# [Tasks to complete]
(a) According to the blog post about finding a writing voice, at which college did Anita Wilkins teach?
(b) From the blog post about finding a writing voice, reproduce the passage starting with "Friday, April 24, 2009" and going on through "vague and elusive.".

# [Extract to read]
[Start of section]
Friday, April 24, 2009

The Dead Cat - How I Found My Voice

Voice in writing is a big deal, yet when you read descriptions of voice in instructional books or hear an editor speak at length about it at a conference, its actual meaning and purpose is slightly vague and elusive.

I found my voice at age eighteen while writing about a dead cat and I didn't even know it at the time. It was a class assignment. Actually, the assignment had nothing to do with a dead cat. We were asked to write a descriptive essay. I had already done that exact assignment at least three times in high school, and the thought of having to listen to students read essays about their desktop or bedroom in great detail was enough to make me want to voluntarily put a pencil through my eardrums. No thanks.

I am usually a very quiet, compliant person. But this was my breaking point, this was where I woke up as a writer. I went home and started bitterly typing a descriptive essay about a dead cat squashed in the road in the heat of summer. It was a joke, a farce. I was certain my teacher Anita Wilkins at Cabrillo College would be appalled and not too happy with me.
[End of section]
# [Items from a dataset]
[Start of section]
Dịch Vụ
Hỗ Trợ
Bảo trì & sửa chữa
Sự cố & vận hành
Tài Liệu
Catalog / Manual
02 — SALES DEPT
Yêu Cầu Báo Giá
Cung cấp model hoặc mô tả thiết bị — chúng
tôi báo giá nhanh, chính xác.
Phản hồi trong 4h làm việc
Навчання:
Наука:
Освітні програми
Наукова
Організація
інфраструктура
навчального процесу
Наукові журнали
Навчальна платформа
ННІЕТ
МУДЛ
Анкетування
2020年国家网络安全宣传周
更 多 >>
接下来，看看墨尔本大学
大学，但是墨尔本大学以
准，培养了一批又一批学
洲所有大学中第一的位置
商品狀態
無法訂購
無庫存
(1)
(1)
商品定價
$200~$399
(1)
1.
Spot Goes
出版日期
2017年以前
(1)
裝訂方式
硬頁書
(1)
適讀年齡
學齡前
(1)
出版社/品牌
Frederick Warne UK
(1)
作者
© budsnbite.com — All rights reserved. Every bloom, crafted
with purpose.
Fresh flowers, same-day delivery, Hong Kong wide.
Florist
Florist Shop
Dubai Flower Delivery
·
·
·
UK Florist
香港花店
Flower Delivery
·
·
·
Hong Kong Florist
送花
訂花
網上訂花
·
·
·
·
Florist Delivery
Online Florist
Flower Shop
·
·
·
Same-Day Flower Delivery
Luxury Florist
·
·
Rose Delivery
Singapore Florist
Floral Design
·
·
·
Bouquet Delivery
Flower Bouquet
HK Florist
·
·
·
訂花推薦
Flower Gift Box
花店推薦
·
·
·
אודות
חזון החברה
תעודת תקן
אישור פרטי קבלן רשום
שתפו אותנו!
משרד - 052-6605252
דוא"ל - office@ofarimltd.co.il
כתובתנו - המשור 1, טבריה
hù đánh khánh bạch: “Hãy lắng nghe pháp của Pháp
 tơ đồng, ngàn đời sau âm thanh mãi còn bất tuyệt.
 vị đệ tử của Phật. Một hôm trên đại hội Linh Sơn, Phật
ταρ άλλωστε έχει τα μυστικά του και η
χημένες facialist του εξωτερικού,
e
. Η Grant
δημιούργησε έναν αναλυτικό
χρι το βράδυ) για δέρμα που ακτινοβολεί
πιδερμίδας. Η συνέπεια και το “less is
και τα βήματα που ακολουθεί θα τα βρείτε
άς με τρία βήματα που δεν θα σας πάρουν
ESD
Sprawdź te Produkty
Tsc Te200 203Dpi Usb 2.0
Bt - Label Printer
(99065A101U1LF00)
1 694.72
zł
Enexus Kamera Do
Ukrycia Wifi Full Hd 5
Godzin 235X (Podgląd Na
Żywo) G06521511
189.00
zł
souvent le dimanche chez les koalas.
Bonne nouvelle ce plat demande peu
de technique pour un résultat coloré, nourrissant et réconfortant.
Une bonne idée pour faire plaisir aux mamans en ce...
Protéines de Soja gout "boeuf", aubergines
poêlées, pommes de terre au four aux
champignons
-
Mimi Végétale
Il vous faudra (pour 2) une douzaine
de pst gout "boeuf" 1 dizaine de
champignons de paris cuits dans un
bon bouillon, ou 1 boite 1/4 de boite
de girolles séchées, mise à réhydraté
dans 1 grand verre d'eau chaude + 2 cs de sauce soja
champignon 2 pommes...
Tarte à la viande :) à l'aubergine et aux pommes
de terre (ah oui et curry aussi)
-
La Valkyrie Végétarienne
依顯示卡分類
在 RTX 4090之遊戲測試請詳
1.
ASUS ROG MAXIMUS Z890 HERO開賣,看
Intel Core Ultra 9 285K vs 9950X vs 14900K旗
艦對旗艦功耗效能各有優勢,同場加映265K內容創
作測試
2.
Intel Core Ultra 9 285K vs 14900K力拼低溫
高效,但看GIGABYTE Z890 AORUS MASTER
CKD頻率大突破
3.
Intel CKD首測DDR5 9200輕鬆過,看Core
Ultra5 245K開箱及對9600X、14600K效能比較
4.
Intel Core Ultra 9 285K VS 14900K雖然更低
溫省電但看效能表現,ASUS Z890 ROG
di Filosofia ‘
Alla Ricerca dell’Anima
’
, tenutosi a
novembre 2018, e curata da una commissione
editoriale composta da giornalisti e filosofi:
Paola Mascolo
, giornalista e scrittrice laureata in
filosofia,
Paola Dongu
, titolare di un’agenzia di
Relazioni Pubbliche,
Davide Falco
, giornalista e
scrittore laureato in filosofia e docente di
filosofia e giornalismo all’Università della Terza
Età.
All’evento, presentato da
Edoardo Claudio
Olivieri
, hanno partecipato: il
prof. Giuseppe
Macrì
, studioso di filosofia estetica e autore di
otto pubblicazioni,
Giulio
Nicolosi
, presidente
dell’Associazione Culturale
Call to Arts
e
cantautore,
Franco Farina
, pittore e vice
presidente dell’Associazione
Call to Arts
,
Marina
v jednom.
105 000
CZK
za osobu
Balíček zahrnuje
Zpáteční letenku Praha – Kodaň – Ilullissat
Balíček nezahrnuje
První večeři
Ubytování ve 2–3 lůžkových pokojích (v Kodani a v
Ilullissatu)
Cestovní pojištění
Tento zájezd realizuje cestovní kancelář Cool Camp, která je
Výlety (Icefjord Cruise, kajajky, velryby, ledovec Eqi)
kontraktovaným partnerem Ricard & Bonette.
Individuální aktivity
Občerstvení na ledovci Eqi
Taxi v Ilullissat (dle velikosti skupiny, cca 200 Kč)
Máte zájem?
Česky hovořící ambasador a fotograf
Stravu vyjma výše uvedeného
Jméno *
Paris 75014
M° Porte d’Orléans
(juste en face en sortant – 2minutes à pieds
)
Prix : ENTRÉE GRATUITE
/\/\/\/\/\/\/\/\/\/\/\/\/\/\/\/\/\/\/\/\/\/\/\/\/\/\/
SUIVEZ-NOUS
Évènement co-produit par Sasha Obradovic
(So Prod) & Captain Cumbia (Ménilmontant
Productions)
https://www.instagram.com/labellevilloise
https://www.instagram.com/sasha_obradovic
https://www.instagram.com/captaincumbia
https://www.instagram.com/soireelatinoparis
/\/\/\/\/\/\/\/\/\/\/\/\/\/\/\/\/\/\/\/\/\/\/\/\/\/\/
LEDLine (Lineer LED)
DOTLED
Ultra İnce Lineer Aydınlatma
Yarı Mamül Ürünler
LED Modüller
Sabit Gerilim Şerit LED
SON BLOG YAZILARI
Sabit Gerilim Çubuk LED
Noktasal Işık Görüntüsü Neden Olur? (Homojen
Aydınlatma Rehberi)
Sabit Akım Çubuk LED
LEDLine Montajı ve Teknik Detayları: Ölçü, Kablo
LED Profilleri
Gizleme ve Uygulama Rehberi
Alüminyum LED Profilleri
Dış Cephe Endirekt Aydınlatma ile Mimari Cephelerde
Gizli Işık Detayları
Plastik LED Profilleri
[End of section]
# [Answer list]
(a) Cabrillo College.

(b)
Friday, April 24, 2009

The Dead Cat - How I Found My Voice

Voice in writing is a big deal, yet when you read descriptions of voice in instructional books or hear an editor speak at length about it at a conference, its actual meaning and purpose is slightly vague and elusive.